The least morally ambiguous of Snow’s newest characters is Mandy Matney, the investigative journalist whose podcast served because the supply materials for Murdaugh. From the outset, Snow instructed the real-life Matney that she was “not interested in doing an imitation” of her. As a substitute, the actress studied her counterpart’s voice and mannerisms, “and then tried to come up with something that was most like her essence.”
Snow portrays investigative journalist Mandy Matney in Murdaugh: Dying within the Household.
Disney/Daniel Delgado Jr.
Whereas Murdaugh is in the end not about Matney, “I wanted to make sure that she really was the light in a really dark story. These dark things can happen that we can’t control, but there are people that search for the truth in such a pure way,” says Snow. “Mandy is the epitome of wanting the truth to come out, for women to have justice.”

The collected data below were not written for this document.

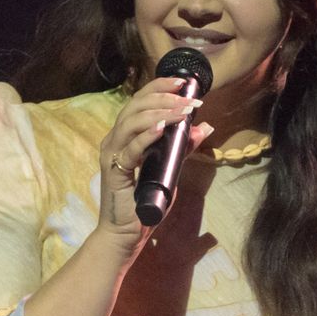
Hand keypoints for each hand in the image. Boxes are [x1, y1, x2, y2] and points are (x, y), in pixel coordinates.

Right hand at [98, 77, 212, 241]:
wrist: (125, 233)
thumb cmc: (144, 203)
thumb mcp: (170, 169)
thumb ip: (183, 148)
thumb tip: (205, 127)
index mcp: (125, 135)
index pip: (139, 101)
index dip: (160, 87)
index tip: (184, 82)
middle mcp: (114, 140)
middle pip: (135, 106)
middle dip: (165, 97)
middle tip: (190, 100)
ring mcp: (112, 154)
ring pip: (131, 122)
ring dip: (160, 113)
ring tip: (183, 112)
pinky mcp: (114, 171)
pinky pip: (130, 149)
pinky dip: (146, 136)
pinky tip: (161, 128)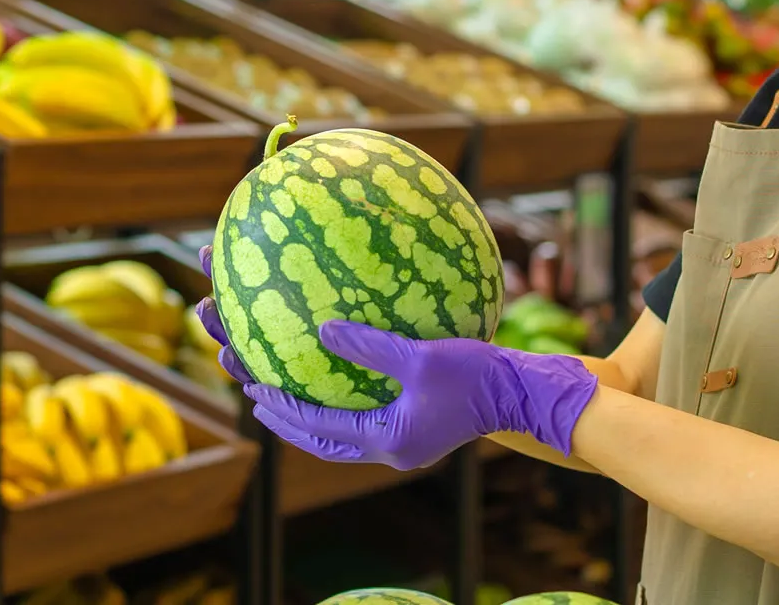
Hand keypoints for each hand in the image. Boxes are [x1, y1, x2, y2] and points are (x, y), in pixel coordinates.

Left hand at [194, 247, 598, 470]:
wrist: (525, 396)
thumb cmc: (478, 375)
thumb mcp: (421, 357)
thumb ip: (370, 345)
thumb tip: (322, 331)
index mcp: (388, 439)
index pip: (319, 428)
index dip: (282, 408)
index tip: (252, 387)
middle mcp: (392, 448)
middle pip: (324, 440)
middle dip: (288, 420)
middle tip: (255, 397)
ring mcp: (406, 442)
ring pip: (343, 436)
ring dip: (312, 418)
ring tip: (284, 397)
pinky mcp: (418, 430)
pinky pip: (365, 422)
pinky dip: (342, 409)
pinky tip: (335, 383)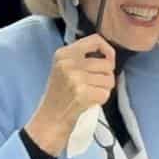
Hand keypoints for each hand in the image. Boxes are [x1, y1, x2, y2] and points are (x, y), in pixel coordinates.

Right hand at [24, 34, 115, 155]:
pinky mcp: (82, 94)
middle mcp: (69, 63)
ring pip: (109, 79)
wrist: (49, 118)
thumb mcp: (63, 67)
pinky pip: (106, 93)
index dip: (108, 49)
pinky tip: (89, 101)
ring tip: (90, 93)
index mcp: (64, 53)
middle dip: (106, 76)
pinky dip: (101, 99)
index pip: (95, 40)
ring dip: (104, 88)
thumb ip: (81, 57)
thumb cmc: (60, 94)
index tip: (109, 59)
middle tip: (94, 84)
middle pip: (107, 63)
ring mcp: (75, 78)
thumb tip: (108, 53)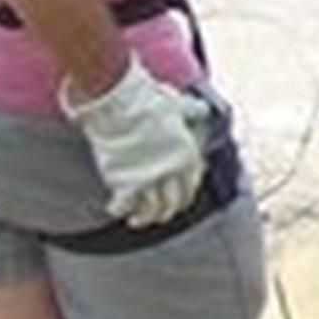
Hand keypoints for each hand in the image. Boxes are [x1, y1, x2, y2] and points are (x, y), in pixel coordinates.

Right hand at [62, 56, 208, 225]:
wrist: (118, 101)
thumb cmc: (148, 99)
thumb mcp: (178, 104)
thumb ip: (192, 111)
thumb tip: (203, 109)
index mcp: (187, 155)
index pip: (190, 185)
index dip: (184, 195)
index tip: (178, 200)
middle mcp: (171, 171)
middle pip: (173, 202)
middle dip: (167, 211)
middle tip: (158, 214)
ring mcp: (148, 179)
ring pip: (151, 209)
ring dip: (145, 217)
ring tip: (137, 219)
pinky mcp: (124, 182)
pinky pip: (125, 205)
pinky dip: (120, 210)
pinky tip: (115, 210)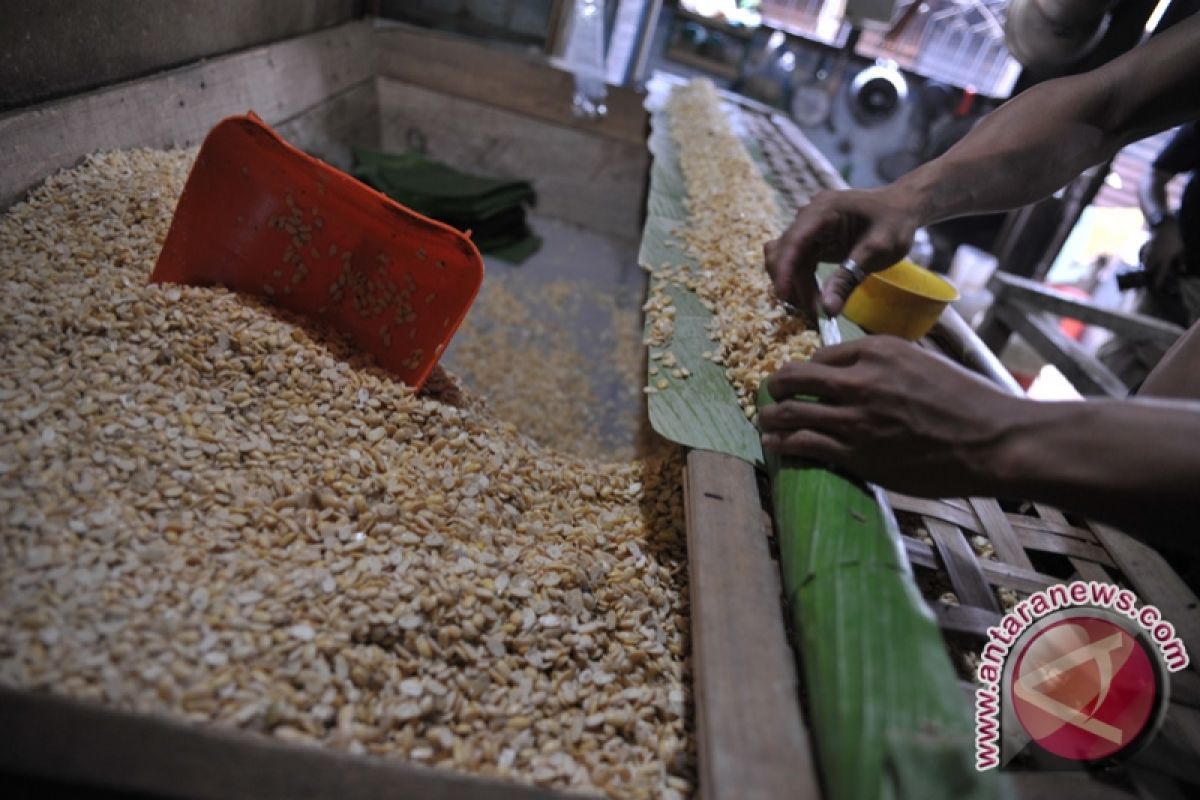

Like her characters, Snow has at all times been greater than meets the attention. However after taking a self-imposed hiatus to handle her personal psychological well being in her 20s, the actress admits that, at 40, she not believes that being laborious on herself is the important thing to transferring ahead, noting that she has lastly realized to let go of that negativity and simply take pleasure in her work. This type of candor has not gone unnoticed by collaborators like Dane, who notes that there’s typically a kinship amongst actors who began out within the enterprise at an early age.
“She’s very open and has shared very bravely about the ways in which she’s struggled in life, but she’s thoughtful and self-reflective in a beautiful way — not in a self-involved, narcissistic way at all,” Danes says of Snow. “She’s creatively and emotionally ambitious in a way that I really respect and admire. She’s as far from complacent as you could possibly be.”